▸ Compiti da svolgere:
(A) Trascrivi parola per parola il passo dell'intervista che va da "Sei sposato da" fino a "distrarti mentre scrivi?".
(B) Elenca tutte le attività che l'intervistato dice di fare per rilassarsi, secondo l'intervista.
(C) Nell'intervista, in quale fascia oraria l'intervistato dice di scrivere spesso?

A volte il modo in cui vedi le cose è il modo giusto.

Che consiglio avresti voluto ricevere quando stavi iniziando questa carriera?
Che non sempre devi ascoltare quello che dice l’editore. A volte il modo in cui vedi le cose è il modo giusto. Pensavo che tutti gli scrittori fossero più intelligenti e più scafati di me. Ma alla fine non era la verità.

E quando l’hai scoperto?
Oddio, ci ho messo molto. Avevo circa 45 anni. In quel periodo avevo scritto It, quindi era circa il 1985. Tornò con molte parti tagliate. Ho semplicemente detto, «No, queste frasi restano tutte». Il mio editore in quel periodo, Allen Williams, continua a ripetermi quello che gli ho detto: «I ragazzi capiranno». Era la verità.

Cosa fai per rilassarti?

Leggo, guardo la TV. C’è molta roba in TV adesso, è come essere nel Paese dei Balocchi. Suono anche la chitarra. Provo a imparare qualche canzone nuova ogni tanto. Non so cantare o suonare bene, ma mi rilassa.

Sei sposato da 45 anni con tua moglie Tabitha. Cosa hai imparato sui rapporti di coppia?
La cosa migliore che puoi fare spesso è stare zitto e lasciar fare agli altri. Serve molta accettazione per far funzionare un matrimonio, e devi continuare a parlare. E ti deve anche piacere l’altra persona. Questo aiuta molto.

Come fai a non distrarti mentre scrivi?
È semplice abitudine. Scrivo spesso dalle 7.30 a mezzogiorno. Cado praticamente in trance. È importante ricordarsi che non è la cosa più importante della vita. La cosa più importante della vita è essere presente se la tua famiglia ha bisogno di te o se c’è un’emergenza. Ma devi eliminare i rumori di fondo. Che vuol dire niente Twitter. Niente giri sull’Huffington Post per vedere cosa fa Kim Kardashian. C’è molto tempo per queste cose, di solito prima di andare a dormire. Mi ritrovo a fissare video di cani buffi, quelle cose lì.

Dimmi la cosa che fa di te un uomo del Maine.
Sono uno di campagna. Ho una macchina a quattro ruote motrici. Ti serve in inverno perché le strade fanno schifo.

Cosa hai imparato dopo l’incidente del 1999 (quando King venne investito mentre camminava, ndt)?
Che puoi convivere con il dolore ed essere produttivo. Dopo un po’, lo dai per scontato. Ci convivi. Ci sono alcune cose che puoi fare. Esercizi, non sforzare le parti che non sono mai guarite del tutto. Diventa parte della routine.

Durante le prime settimane, pensavi di non riuscire a resistere al male?
Sì. Non nelle prime settimane, probabilmente nei primi sei mesi. Alla fine si è accumulato tutto e mi dicevo, «Se è così per tutta la vita, forse è meglio non vivere». E poi, a un certo punto, c’è una curva del dolore che inizia a scendere e una curva che sale, perché stai iniziando ad accettarlo. Quando si incrociano, allora la tua vita è OK.

Cosa speri diranno le persone di te quando morirai?

▸ Estratti dei dati:
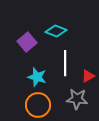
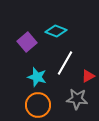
white line: rotated 30 degrees clockwise
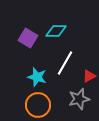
cyan diamond: rotated 20 degrees counterclockwise
purple square: moved 1 px right, 4 px up; rotated 18 degrees counterclockwise
red triangle: moved 1 px right
gray star: moved 2 px right; rotated 20 degrees counterclockwise
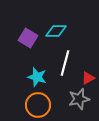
white line: rotated 15 degrees counterclockwise
red triangle: moved 1 px left, 2 px down
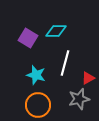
cyan star: moved 1 px left, 2 px up
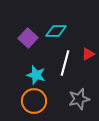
purple square: rotated 12 degrees clockwise
red triangle: moved 24 px up
orange circle: moved 4 px left, 4 px up
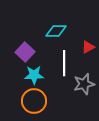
purple square: moved 3 px left, 14 px down
red triangle: moved 7 px up
white line: moved 1 px left; rotated 15 degrees counterclockwise
cyan star: moved 2 px left; rotated 18 degrees counterclockwise
gray star: moved 5 px right, 15 px up
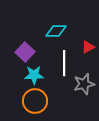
orange circle: moved 1 px right
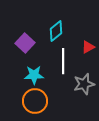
cyan diamond: rotated 40 degrees counterclockwise
purple square: moved 9 px up
white line: moved 1 px left, 2 px up
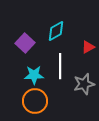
cyan diamond: rotated 10 degrees clockwise
white line: moved 3 px left, 5 px down
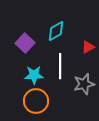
orange circle: moved 1 px right
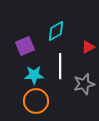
purple square: moved 3 px down; rotated 24 degrees clockwise
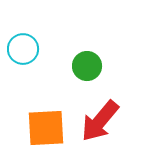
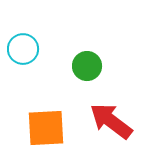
red arrow: moved 11 px right; rotated 87 degrees clockwise
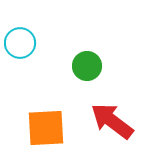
cyan circle: moved 3 px left, 6 px up
red arrow: moved 1 px right
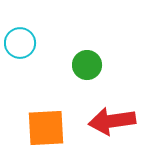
green circle: moved 1 px up
red arrow: rotated 45 degrees counterclockwise
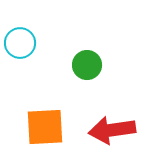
red arrow: moved 9 px down
orange square: moved 1 px left, 1 px up
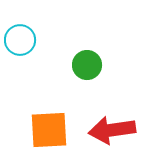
cyan circle: moved 3 px up
orange square: moved 4 px right, 3 px down
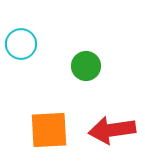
cyan circle: moved 1 px right, 4 px down
green circle: moved 1 px left, 1 px down
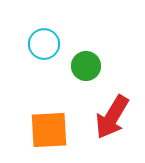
cyan circle: moved 23 px right
red arrow: moved 13 px up; rotated 51 degrees counterclockwise
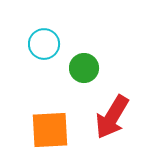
green circle: moved 2 px left, 2 px down
orange square: moved 1 px right
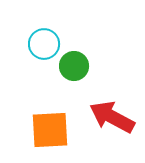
green circle: moved 10 px left, 2 px up
red arrow: rotated 87 degrees clockwise
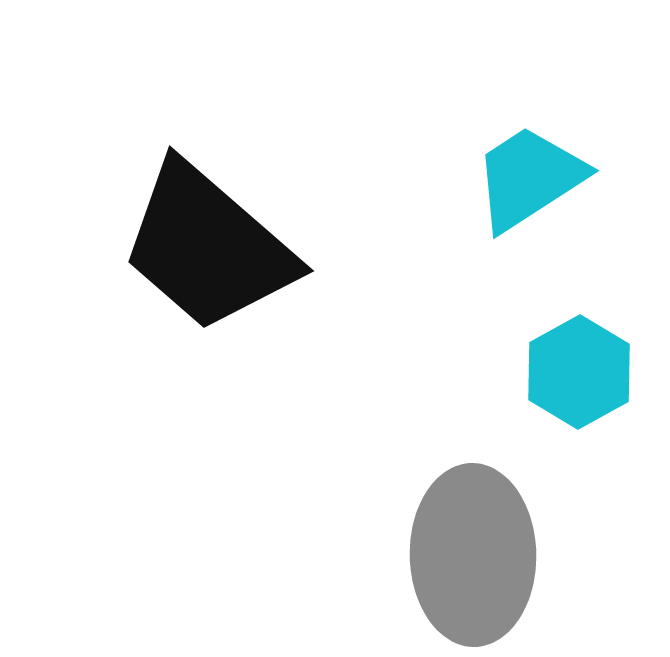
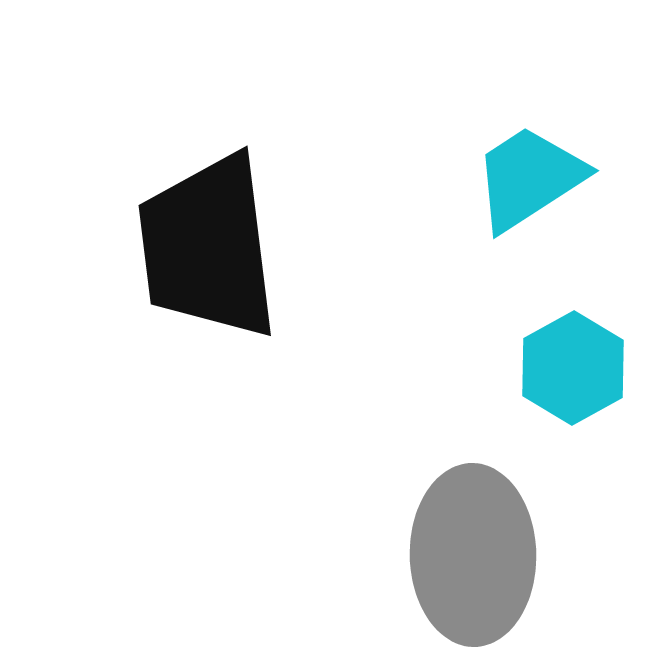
black trapezoid: rotated 42 degrees clockwise
cyan hexagon: moved 6 px left, 4 px up
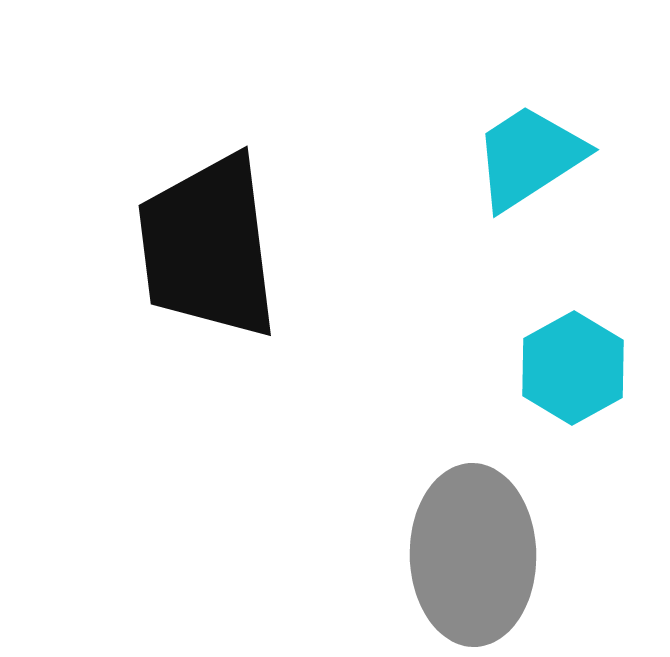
cyan trapezoid: moved 21 px up
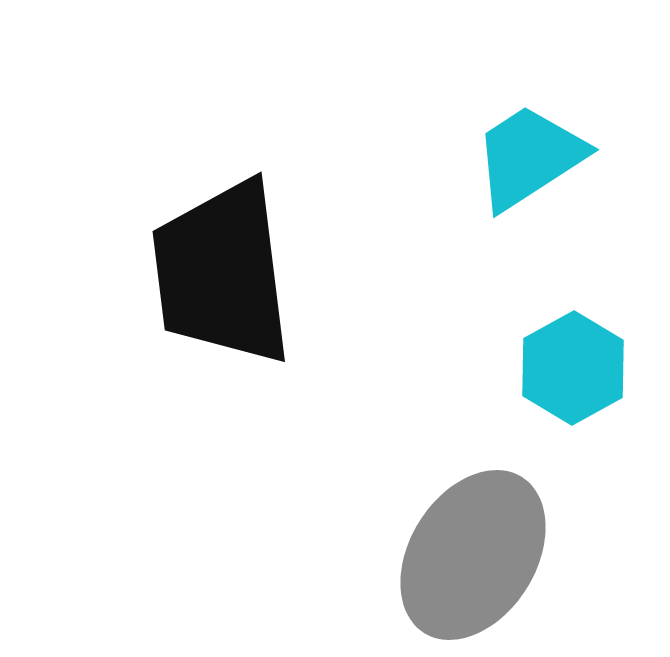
black trapezoid: moved 14 px right, 26 px down
gray ellipse: rotated 33 degrees clockwise
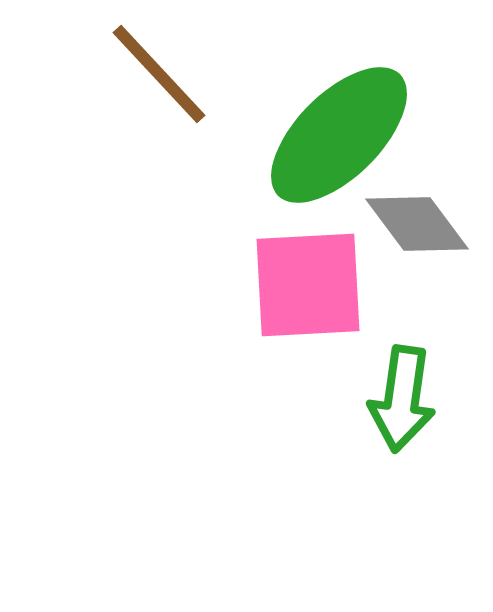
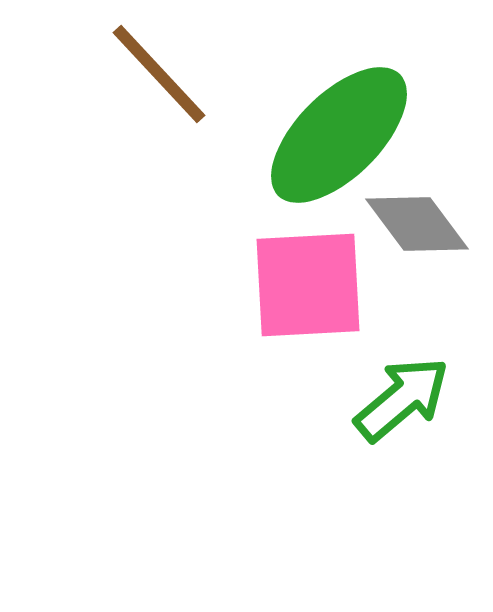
green arrow: rotated 138 degrees counterclockwise
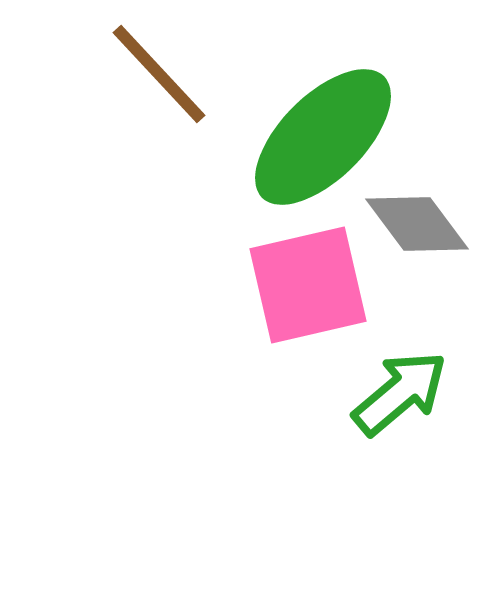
green ellipse: moved 16 px left, 2 px down
pink square: rotated 10 degrees counterclockwise
green arrow: moved 2 px left, 6 px up
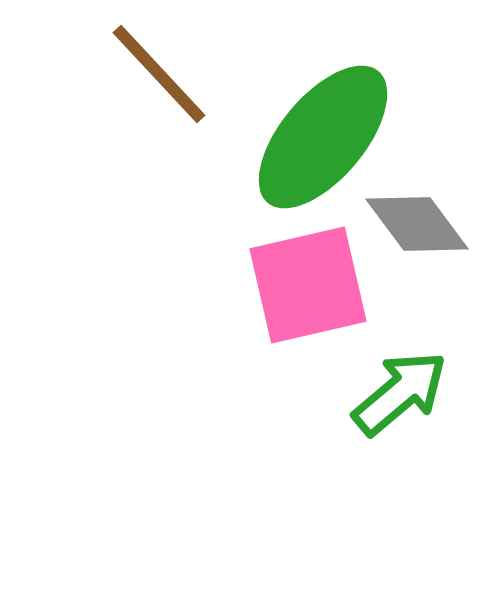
green ellipse: rotated 5 degrees counterclockwise
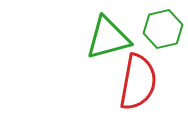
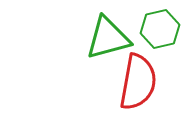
green hexagon: moved 3 px left
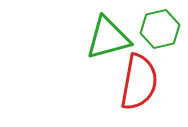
red semicircle: moved 1 px right
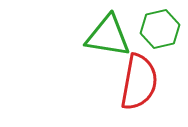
green triangle: moved 2 px up; rotated 24 degrees clockwise
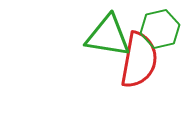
red semicircle: moved 22 px up
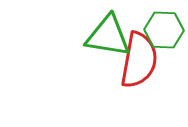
green hexagon: moved 4 px right, 1 px down; rotated 15 degrees clockwise
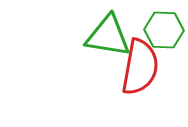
red semicircle: moved 1 px right, 7 px down
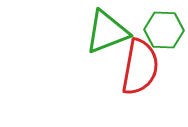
green triangle: moved 1 px left, 4 px up; rotated 30 degrees counterclockwise
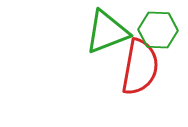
green hexagon: moved 6 px left
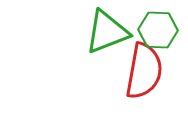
red semicircle: moved 4 px right, 4 px down
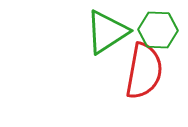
green triangle: rotated 12 degrees counterclockwise
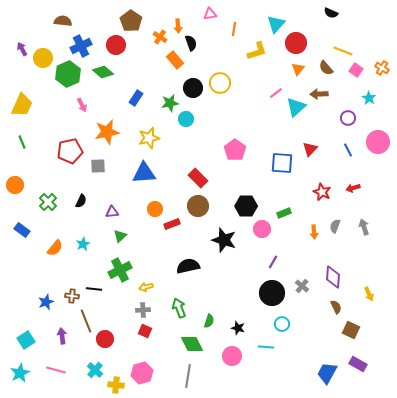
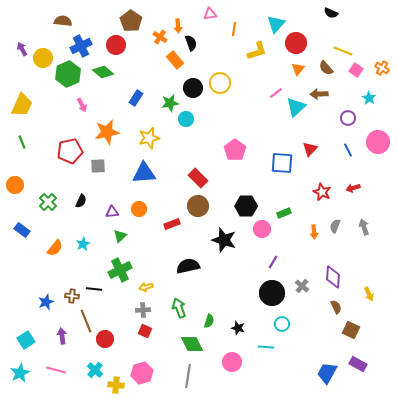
orange circle at (155, 209): moved 16 px left
pink circle at (232, 356): moved 6 px down
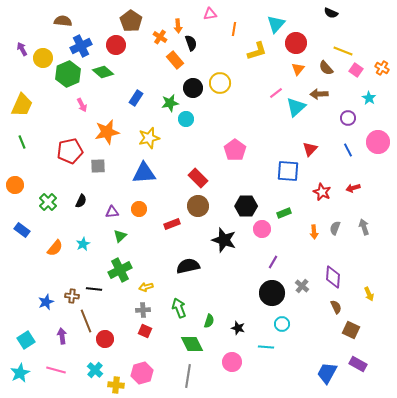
blue square at (282, 163): moved 6 px right, 8 px down
gray semicircle at (335, 226): moved 2 px down
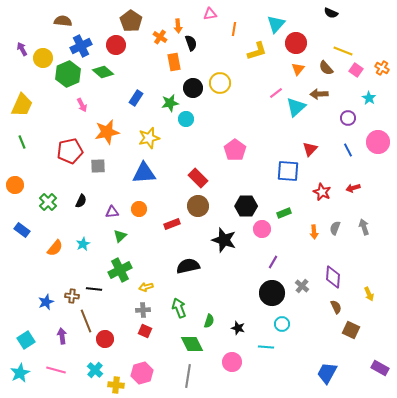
orange rectangle at (175, 60): moved 1 px left, 2 px down; rotated 30 degrees clockwise
purple rectangle at (358, 364): moved 22 px right, 4 px down
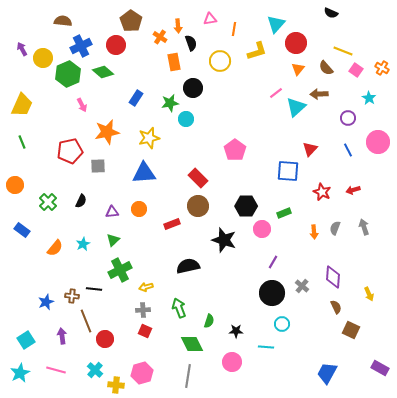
pink triangle at (210, 14): moved 5 px down
yellow circle at (220, 83): moved 22 px up
red arrow at (353, 188): moved 2 px down
green triangle at (120, 236): moved 7 px left, 4 px down
black star at (238, 328): moved 2 px left, 3 px down; rotated 16 degrees counterclockwise
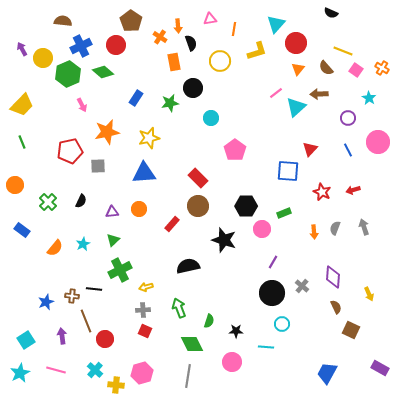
yellow trapezoid at (22, 105): rotated 20 degrees clockwise
cyan circle at (186, 119): moved 25 px right, 1 px up
red rectangle at (172, 224): rotated 28 degrees counterclockwise
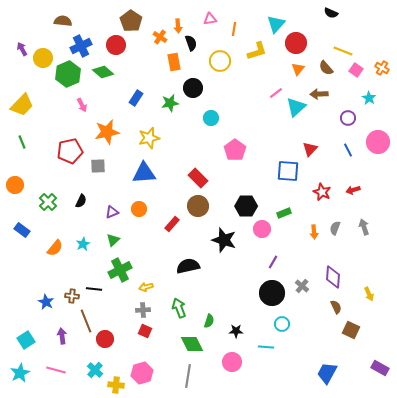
purple triangle at (112, 212): rotated 16 degrees counterclockwise
blue star at (46, 302): rotated 21 degrees counterclockwise
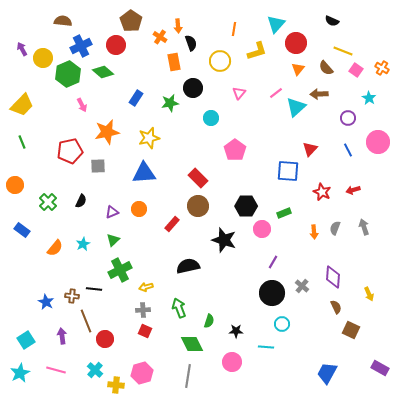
black semicircle at (331, 13): moved 1 px right, 8 px down
pink triangle at (210, 19): moved 29 px right, 74 px down; rotated 40 degrees counterclockwise
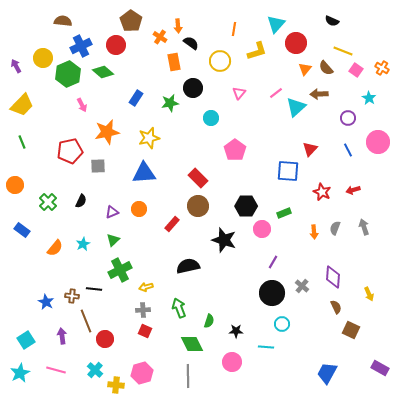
black semicircle at (191, 43): rotated 35 degrees counterclockwise
purple arrow at (22, 49): moved 6 px left, 17 px down
orange triangle at (298, 69): moved 7 px right
gray line at (188, 376): rotated 10 degrees counterclockwise
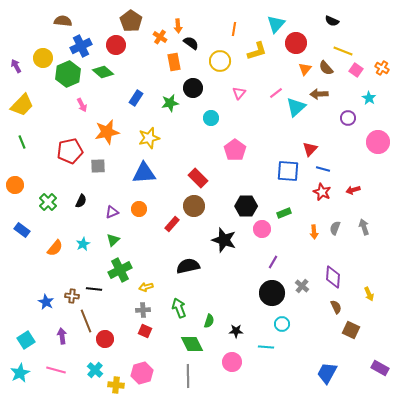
blue line at (348, 150): moved 25 px left, 19 px down; rotated 48 degrees counterclockwise
brown circle at (198, 206): moved 4 px left
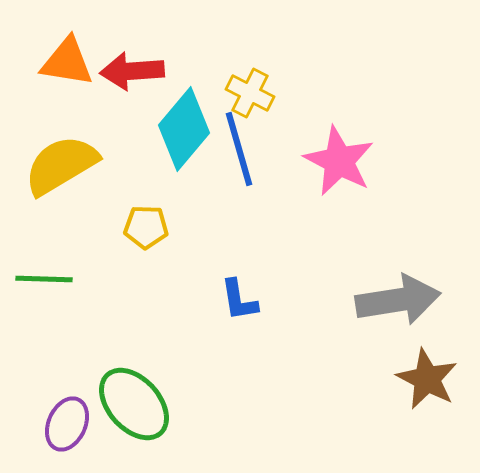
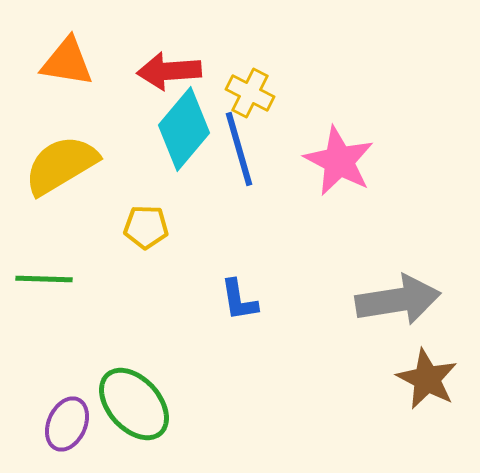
red arrow: moved 37 px right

▸ Soluzioni dell'esercizio:
(A)
Sei sposato da 45 anni con tua moglie Tabitha. Cosa hai imparato sui rapporti di coppia?
La cosa migliore che puoi fare spesso è stare zitto e lasciar fare agli altri. Serve molta accettazione per far funzionare un matrimonio, e devi continuare a parlare. E ti deve anche piacere l’altra persona. Questo aiuta molto.

Come fai a non distrarti mentre scrivi?

(B) Legge, guarda la TV, suona la chitarra e prova a imparare qualche canzone nuova.

(C) Dalle 7.30 a mezzogiorno.